------ Text section ------
In [1]:
import pandas as pd
from fractions import Fraction

csv_path = "Data/mr_boston_flattened.csv"

## Read CSV file

In [2]:
#read csv
cocktail_df = pd.read_csv(csv_path, encoding="utf-8")

## Define function ## 
to convert string values to number and clean measurement

In [3]:
#function for converting fractions and data cleanup
def convert_to_float(frac_str):
    try:
        return float(frac_str)
    except ValueError:
        frac_str = frac_str.lower()
        if "or" in frac_str:
            nums = frac_str.split(' or ')
            return nums[0]
        elif "  " in frac_str:
            frac_str = frac_str.replace("  ", " ")
            print(frac_str)
            value = convert_to_float(frac_str)
            return value
        elif "tsp" in frac_str:
            frac_str = frac_str.strip("tsp")
            print(frac_str)
            value = convert_to_float(frac_str)
            return value * 0.166667
        elif "750-ml" in frac_str:
            frac_str = frac_str.strip("750-ml")
            print(frac_str)
            value = convert_to_float(frac_str)
            return value * 25.3
        elif "750ml" in frac_str:
            frac_str = frac_str.strip("750ml")
            print(frac_str)
            return 25.3
        elif "bottles" in frac_str:
            frac_str = frac_str.strip("bottles")
            print(frac_str)
            value = convert_to_float(frac_str)
------
Work order 1 » Substitute "fraction_str" for "frac_str" in the cocktail data code, and write out the passage from "## Define function" up to and including "return float(frac_str)" with that change.
The records that follow have no connection to the cocktail data code.
------ Records for the task ------
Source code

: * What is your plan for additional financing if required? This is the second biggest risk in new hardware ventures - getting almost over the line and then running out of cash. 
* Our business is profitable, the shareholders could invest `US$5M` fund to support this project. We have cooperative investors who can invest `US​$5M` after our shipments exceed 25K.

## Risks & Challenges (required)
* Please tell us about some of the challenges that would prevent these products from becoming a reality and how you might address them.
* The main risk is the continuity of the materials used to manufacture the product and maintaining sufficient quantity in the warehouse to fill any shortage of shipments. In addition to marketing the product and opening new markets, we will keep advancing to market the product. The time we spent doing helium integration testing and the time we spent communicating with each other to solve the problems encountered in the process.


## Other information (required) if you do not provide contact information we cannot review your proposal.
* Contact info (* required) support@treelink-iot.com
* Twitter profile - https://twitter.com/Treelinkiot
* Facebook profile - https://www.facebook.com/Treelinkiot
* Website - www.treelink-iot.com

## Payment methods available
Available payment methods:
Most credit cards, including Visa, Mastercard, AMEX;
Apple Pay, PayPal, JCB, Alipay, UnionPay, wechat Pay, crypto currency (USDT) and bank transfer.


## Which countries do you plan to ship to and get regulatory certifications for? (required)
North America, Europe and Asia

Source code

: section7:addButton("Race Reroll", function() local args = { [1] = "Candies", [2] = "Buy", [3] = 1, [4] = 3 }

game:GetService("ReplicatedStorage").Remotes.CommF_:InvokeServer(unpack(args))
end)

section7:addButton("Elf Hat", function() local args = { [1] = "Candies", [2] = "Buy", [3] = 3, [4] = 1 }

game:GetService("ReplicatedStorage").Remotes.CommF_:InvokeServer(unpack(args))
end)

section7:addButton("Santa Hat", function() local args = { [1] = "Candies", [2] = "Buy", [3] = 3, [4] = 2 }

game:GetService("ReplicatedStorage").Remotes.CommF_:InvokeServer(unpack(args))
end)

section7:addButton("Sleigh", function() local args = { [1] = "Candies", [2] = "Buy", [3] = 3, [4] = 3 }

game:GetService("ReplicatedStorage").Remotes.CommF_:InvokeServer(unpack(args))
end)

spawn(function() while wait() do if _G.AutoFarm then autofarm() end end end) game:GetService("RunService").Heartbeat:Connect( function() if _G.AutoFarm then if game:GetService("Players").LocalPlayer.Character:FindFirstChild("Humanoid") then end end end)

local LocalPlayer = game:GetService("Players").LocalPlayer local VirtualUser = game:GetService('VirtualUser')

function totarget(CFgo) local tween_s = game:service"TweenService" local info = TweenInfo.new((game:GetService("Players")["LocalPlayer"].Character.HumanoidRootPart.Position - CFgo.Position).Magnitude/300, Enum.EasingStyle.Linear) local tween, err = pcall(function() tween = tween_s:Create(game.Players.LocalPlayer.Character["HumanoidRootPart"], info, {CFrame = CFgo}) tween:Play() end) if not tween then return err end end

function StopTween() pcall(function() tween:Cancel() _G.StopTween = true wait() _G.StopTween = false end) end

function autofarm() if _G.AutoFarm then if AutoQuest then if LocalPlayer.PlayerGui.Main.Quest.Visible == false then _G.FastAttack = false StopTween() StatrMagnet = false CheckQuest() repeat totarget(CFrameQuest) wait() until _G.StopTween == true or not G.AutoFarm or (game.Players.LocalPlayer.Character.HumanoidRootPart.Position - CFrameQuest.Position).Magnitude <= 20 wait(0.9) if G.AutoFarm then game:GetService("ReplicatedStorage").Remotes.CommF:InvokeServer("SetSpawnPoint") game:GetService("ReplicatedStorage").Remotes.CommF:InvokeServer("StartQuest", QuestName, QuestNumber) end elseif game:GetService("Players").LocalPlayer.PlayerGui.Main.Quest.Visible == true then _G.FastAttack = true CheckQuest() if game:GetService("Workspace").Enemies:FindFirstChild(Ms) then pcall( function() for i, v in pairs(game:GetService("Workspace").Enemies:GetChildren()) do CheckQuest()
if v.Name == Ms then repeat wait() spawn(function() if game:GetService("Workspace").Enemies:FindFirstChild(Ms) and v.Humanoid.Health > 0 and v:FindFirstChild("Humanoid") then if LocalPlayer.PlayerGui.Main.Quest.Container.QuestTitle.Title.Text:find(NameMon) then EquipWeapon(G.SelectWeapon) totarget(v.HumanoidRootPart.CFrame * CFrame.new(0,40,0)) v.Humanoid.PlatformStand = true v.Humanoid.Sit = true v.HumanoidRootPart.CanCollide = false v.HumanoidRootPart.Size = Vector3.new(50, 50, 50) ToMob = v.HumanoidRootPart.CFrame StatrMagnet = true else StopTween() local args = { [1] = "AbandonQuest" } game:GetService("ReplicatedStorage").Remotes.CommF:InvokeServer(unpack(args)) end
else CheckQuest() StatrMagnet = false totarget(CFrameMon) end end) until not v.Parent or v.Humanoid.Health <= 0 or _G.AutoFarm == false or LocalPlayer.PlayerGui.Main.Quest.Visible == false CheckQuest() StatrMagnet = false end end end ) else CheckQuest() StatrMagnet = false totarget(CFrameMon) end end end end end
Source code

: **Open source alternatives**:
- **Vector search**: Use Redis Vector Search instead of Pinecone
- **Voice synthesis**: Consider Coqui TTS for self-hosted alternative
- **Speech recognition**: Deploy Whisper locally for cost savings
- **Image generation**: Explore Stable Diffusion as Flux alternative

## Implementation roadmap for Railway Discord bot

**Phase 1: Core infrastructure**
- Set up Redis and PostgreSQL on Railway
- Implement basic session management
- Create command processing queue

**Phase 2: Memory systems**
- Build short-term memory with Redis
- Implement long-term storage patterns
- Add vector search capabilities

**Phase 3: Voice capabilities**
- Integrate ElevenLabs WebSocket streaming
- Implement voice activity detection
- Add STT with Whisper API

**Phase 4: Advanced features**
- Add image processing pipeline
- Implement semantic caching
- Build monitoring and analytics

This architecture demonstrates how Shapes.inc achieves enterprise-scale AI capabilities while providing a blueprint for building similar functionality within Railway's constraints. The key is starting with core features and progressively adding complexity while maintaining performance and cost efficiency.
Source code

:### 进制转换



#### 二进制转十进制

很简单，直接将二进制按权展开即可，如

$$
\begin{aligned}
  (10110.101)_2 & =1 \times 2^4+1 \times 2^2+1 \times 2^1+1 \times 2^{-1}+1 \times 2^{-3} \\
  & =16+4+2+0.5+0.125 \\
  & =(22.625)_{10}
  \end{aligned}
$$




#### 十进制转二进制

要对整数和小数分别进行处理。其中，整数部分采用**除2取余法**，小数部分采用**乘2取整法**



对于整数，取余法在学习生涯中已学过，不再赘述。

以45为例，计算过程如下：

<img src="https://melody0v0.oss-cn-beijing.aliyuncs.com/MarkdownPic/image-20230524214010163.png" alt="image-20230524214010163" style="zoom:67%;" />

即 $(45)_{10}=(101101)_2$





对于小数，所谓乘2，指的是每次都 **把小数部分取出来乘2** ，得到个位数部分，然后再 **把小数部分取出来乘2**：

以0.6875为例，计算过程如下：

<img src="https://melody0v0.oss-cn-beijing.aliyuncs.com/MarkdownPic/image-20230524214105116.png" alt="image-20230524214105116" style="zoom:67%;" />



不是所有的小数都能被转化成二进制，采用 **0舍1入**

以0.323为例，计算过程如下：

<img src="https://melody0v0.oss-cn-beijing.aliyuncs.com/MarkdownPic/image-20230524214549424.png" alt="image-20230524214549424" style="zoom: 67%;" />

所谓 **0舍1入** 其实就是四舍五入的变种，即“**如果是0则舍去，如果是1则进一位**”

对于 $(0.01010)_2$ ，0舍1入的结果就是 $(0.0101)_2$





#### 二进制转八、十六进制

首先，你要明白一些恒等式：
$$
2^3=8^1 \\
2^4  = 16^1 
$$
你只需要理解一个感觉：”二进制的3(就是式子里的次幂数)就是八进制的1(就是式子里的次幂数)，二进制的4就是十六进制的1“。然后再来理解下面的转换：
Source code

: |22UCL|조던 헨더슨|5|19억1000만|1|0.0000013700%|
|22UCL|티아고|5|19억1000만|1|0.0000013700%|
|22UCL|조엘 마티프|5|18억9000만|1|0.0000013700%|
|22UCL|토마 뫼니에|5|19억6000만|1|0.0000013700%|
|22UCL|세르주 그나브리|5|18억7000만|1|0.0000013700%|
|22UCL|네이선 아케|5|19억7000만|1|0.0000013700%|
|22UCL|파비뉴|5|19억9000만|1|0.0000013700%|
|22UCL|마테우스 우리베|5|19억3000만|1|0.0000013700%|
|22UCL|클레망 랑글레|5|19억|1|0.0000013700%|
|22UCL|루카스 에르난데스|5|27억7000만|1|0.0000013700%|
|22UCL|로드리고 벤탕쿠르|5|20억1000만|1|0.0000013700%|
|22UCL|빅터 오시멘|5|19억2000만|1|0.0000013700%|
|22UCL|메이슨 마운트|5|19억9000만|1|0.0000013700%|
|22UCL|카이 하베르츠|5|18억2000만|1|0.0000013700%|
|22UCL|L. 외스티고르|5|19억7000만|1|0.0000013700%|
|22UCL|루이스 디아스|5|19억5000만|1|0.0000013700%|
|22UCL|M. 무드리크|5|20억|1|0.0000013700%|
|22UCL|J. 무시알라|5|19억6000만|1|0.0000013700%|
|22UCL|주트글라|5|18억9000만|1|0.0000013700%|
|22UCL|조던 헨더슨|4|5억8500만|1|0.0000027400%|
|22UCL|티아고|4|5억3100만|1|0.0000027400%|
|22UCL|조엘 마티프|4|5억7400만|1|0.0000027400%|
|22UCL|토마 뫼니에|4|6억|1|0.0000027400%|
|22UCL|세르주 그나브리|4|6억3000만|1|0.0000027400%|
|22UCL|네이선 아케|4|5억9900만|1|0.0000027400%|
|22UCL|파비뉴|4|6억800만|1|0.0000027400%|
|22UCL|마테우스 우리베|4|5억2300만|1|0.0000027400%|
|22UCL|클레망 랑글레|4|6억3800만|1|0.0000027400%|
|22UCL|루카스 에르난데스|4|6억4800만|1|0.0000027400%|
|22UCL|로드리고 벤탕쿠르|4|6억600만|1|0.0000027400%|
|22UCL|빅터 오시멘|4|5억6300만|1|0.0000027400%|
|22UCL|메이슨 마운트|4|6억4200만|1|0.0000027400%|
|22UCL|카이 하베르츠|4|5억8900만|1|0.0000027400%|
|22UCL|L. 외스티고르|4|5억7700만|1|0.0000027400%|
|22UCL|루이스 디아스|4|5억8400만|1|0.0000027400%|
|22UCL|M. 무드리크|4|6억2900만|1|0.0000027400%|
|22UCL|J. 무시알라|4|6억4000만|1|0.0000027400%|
------
Work order 2 » Render the lines of the records from the line with "对于小数，所谓乘2，指的是每次都 **把小数部分取出来乘2** ，得到个位数部分，然后再" up to and including the line with "#### 二进制转八、十六进制" as a numbered list, leaving out blank lines.

Answer section 1 »
## Define function ## 
to convert string values to number and clean measurement

In [3]:
#function for converting fractions and data cleanup
def convert_to_float(fraction_str):
    try:
        return float(fraction_str)

Answer section 2 »
1. 对于小数，所谓乘2，指的是每次都 **把小数部分取出来乘2** ，得到个位数部分，然后再 **把小数部分取出来乘2**：
2. 以0.6875为例，计算过程如下：
3. <img src="https://melody0v0.oss-cn-beijing.aliyuncs.com/MarkdownPic/image-20230524214105116.png" alt="image-20230524214105116" style="zoom:67%;" />
4. 不是所有的小数都能被转化成二进制，采用 **0舍1入**
5. 以0.323为例，计算过程如下：
6. <img src="https://melody0v0.oss-cn-beijing.aliyuncs.com/MarkdownPic/image-20230524214549424.png" alt="image-20230524214549424" style="zoom: 67%;" />
7. 所谓 **0舍1入** 其实就是四舍五入的变种，即“**如果是0则舍去，如果是1则进一位**”
8. 对于 $(0.01010)_2$ ，0舍1入的结果就是 $(0.0101)_2$
9. #### 二进制转八、十六进制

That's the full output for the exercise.